Le film mystérieux et dérangeant de Sergei Loznitsa, “Austerlitz”, est une plongée troublante dans le tourisme des camps de la mort nazis en Allemagne. Inspiré du roman de WG Sebald, le réalisateur utilise le titre “Austerlitz” pour créer une confusion entre les mots “Auschwitz” et “Austerlitz”. Une manière subtile de rappeler comment les horreurs du passé se fondent peu à peu dans l’histoire.

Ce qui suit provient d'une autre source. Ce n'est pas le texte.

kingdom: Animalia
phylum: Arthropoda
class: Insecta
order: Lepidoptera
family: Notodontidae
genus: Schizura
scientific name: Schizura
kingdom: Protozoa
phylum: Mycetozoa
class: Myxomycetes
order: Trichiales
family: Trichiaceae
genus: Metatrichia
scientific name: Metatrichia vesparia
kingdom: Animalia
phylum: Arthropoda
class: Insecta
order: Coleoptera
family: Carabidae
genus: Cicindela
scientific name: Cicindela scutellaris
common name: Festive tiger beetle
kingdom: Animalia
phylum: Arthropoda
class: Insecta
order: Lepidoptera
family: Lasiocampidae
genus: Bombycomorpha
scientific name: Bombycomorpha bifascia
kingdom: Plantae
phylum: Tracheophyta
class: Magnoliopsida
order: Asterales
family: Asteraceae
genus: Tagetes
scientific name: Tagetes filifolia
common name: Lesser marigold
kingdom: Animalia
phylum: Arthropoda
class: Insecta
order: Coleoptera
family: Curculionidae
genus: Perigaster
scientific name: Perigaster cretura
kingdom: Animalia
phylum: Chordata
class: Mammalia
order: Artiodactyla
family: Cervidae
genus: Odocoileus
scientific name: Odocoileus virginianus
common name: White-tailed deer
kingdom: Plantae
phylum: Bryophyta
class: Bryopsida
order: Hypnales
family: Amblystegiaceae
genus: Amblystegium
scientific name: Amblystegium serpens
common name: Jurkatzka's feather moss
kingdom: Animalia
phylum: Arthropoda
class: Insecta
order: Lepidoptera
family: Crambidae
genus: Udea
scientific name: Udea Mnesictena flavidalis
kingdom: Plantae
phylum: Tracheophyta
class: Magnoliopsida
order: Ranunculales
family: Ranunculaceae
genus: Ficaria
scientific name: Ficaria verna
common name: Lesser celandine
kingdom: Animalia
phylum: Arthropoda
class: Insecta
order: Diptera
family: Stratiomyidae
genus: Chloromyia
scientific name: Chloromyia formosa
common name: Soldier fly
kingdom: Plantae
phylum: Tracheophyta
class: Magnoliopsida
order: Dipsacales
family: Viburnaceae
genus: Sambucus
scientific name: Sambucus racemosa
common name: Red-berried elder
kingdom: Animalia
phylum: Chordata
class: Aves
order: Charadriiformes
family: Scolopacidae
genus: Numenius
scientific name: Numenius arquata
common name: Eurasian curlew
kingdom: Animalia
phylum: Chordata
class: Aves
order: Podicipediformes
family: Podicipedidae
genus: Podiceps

Dans ce documentaire, Loznitsa installe des caméras fixes dans les camps de Dachau et Sachsenhausen, où les touristes affluent en grand nombre en raison de leur proximité avec des grandes villes. On observe alors le va-et-vient de milliers de visiteurs qui se promènent, discutent, baillent, écoutent les guides audio et se prennent en selfie. Certains font cela à côté de la célèbre inscription “Arbeit Macht Frei”. Leur comportement est-il irrespectueux ou simplement normal ? Comment devraient-ils se comporter ? Si nous commençons à contrôler leurs actions, n’est-ce pas une forme de restriction ou de censure ?
Le plus étonnant, c’est de voir les slogans inscrits sur les t-shirts des visiteurs : “Cool Story Bro”, “Fucking Fuck Happens”, “La vie était plus simple quand les pommes et les mûres étaient simplement des fruits”, “Pas de stress, pas de progrès”. Ces messages interpellent et soulèvent des questions sur la manière dont nous formulons des idées universellement acceptées sur le sacrilège dans des lieux où la religion n’a pas d’application officielle. Si nous estimons que la signification de “Arbeit Macht Frei” est profanée, cela signifie-t-il que nous créons une mystique historique fallacieuse, qui pourrait laisser croire que le fascisme est passé et que le danger est derrière nous ?
Le film soulève également des interrogations sur la façon dont nous préservons la mémoire et la vérité. Loznitsa montre que visiter ces sites n’est ni inutile ni mal intentionné. C’est une manifestation de la curiosité humaine, bien plus appréciable que l’indifférence ou l’oubli. Cependant, cela nécessite un débat sur la forme que doivent prendre ces mémoriaux.
“Austerlitz” n’est pas exempt de défauts, comme tous les films sur l’Holocauste. Il est impossible de saisir toute la vérité. Le silence dans lequel se déroule le documentaire peut parfois frustrer, car personne n’est interrogé sur ses pensées. Néanmoins, le film nous pousse à réfléchir sur la mémoire et la vérité, qui ne peuvent être préservées comme on le ferait avec du vin ou des livres, mais qui doivent être entretenues comme des habitudes de pensée. Surtout à une époque où le “post-truth” se répand insidieusement.
En somme, “Austerlitz” est une œuvre qui nous invite à remettre en question et à repenser notre rapport au passé et à la mémoire.